DENVER ― They couldn't find porridge or, for that matter, Goldilocks.

But that was of little concern to the three bears that broke into a pizza shop in Estes Park, Colorado, this week.

Judging from surveillance footage of the early Sunday heist, the ursine family ― unlike Goldilocks ― was perfectly content eating food that wasn't "just right." The mother bear and her two cubs made a meal of cold pizza dough and salami, rifling through a trash can and a prep table to find it.

Antonio's Real New York Pizza shared the video on Facebook. The bears gained entrance to the kitchen by ripping the drive-through window out of the wall, according to the restaurant. They ate more than 40 pounds of dough and caused around $1,000 in damage.

Restaurant owner Antonio DeSousa asked that the bears be treated with mercy if they're caught.

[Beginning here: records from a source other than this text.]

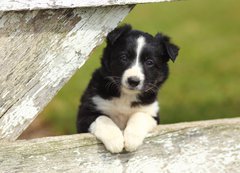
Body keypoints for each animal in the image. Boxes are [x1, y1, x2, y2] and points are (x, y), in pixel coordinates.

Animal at [76, 24, 179, 153]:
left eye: (149, 62)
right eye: (124, 57)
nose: (133, 81)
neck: (126, 96)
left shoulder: (152, 113)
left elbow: (139, 116)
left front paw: (131, 140)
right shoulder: (85, 113)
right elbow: (102, 118)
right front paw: (115, 140)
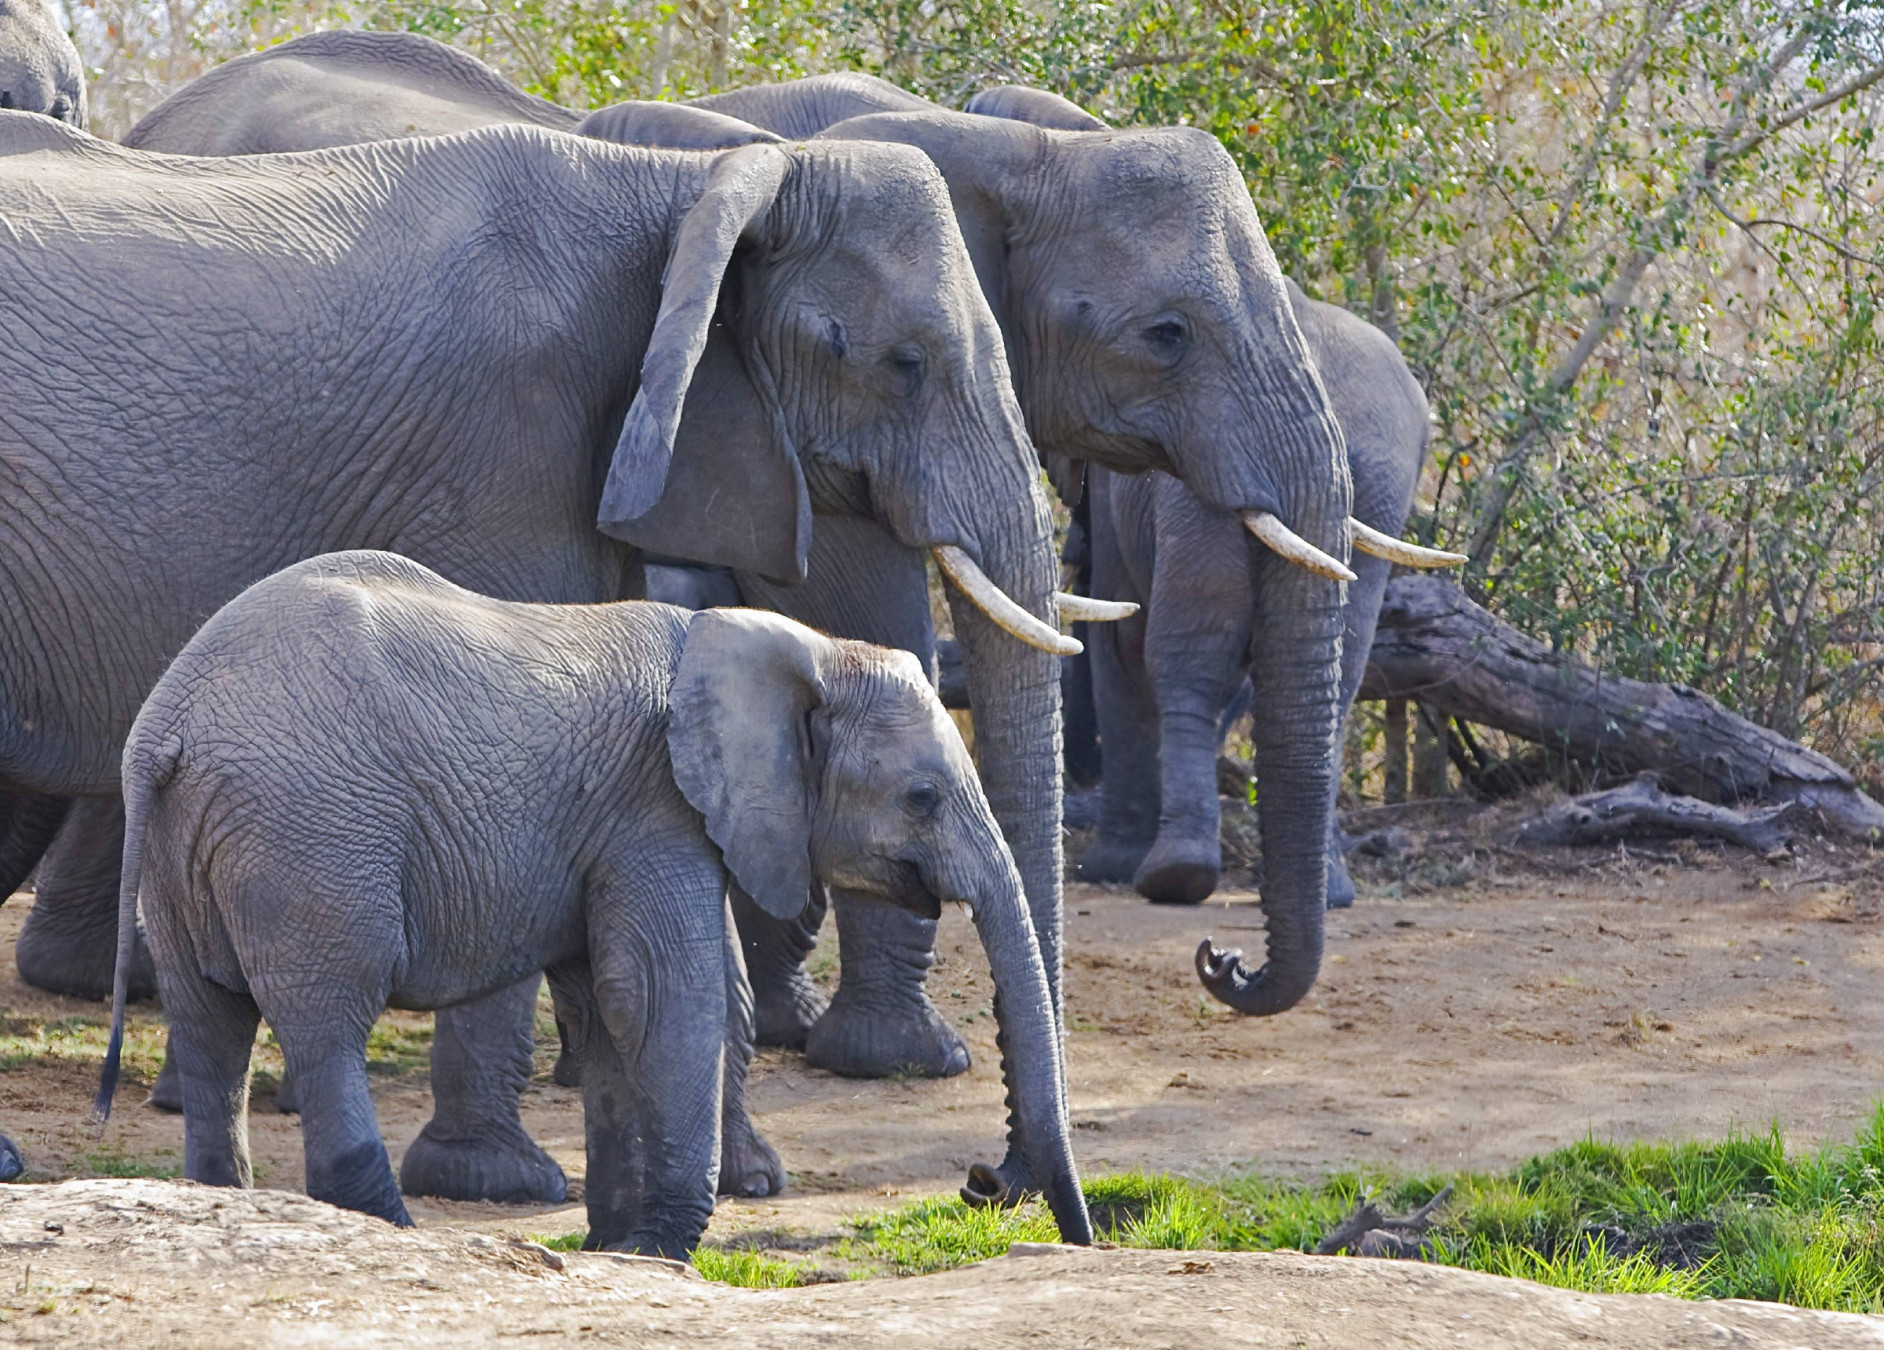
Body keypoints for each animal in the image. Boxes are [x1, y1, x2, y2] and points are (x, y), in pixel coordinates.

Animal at [0, 115, 1069, 1200]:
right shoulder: (502, 458)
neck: (694, 188)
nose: (989, 1179)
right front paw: (499, 1182)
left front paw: (743, 1179)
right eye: (902, 362)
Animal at [95, 551, 1091, 1257]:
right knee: (328, 1021)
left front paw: (616, 1246)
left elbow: (605, 1008)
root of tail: (169, 726)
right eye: (922, 798)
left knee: (212, 1021)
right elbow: (658, 997)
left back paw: (223, 1204)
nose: (984, 1183)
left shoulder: (607, 830)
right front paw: (663, 1253)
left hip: (195, 852)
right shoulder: (656, 808)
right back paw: (393, 1234)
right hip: (315, 841)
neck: (793, 646)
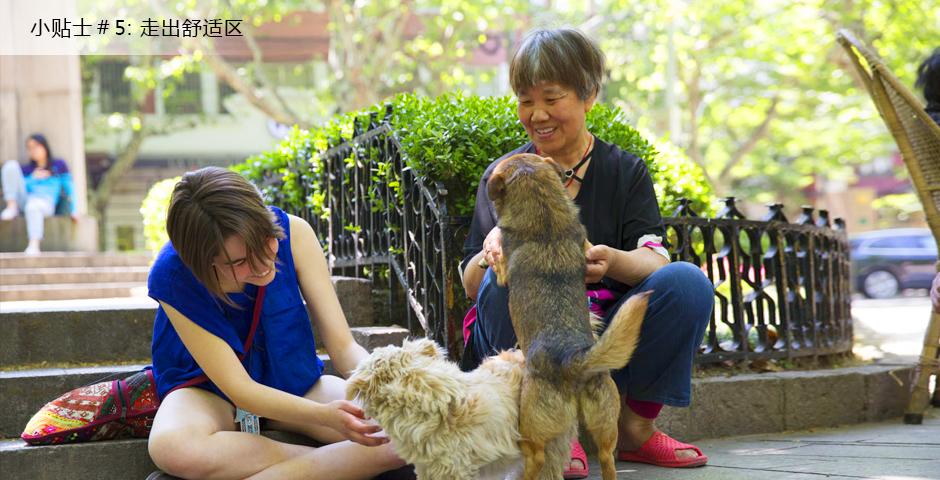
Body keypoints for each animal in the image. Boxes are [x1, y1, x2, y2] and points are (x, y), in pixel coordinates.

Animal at [488, 153, 648, 480]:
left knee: (535, 458)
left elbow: (497, 261)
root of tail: (572, 359)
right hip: (606, 422)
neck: (546, 218)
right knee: (607, 458)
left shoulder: (503, 266)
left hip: (532, 426)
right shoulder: (585, 242)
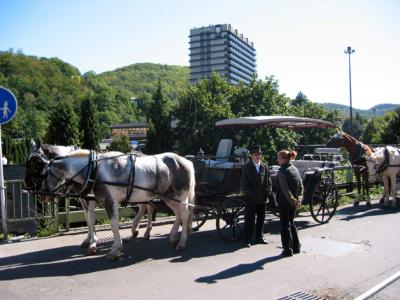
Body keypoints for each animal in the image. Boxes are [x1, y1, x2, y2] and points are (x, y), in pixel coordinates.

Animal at [25, 145, 195, 258]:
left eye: (39, 167)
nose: (41, 195)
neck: (94, 169)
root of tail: (185, 161)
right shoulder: (89, 200)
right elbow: (90, 220)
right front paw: (92, 242)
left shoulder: (109, 201)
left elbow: (112, 225)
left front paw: (113, 249)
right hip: (168, 197)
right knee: (176, 214)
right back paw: (172, 237)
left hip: (180, 196)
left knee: (184, 215)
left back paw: (181, 242)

"The bears need help and we need to figure out how to help them," DeSousa told "Inside Edition." "We moved into the woods knowing full well they existed, and the idea they should die because they're starving is ridiculous."

Estes Park passed an ordinance earlier this year requiring bear-proof trash containers. DeSousa speculated the law "forced the bears' paws" and inspired a more creative hunt for food.

DeSousa elaborated on his thinking in a followup Facebook post:

I've been thinking about this all day and am embarrassed by the "rules" in place for the wildlife we've encroached upon. A bear's sense of smell is 2100 times ours. They can smell your blood but don't kill you for it, yet if they are removed from town and dropped off in some random place, then use their sense of smell to return, they are killed. All they want is calories with which to hibernate. Man kills for far less than food to eat. We have to come up with a better set of deterrents than creating rules which ensure their euthanization based on the need to eat.

Colorado Parks and Wildlife didn't immediately respond to a call from HuffPost.

Bears are a familiar concern in Estes Park. So far this year, the town's emergency dispatch has fielded around 170 bear-related calls, reports the Estes Park Trail-Gazette.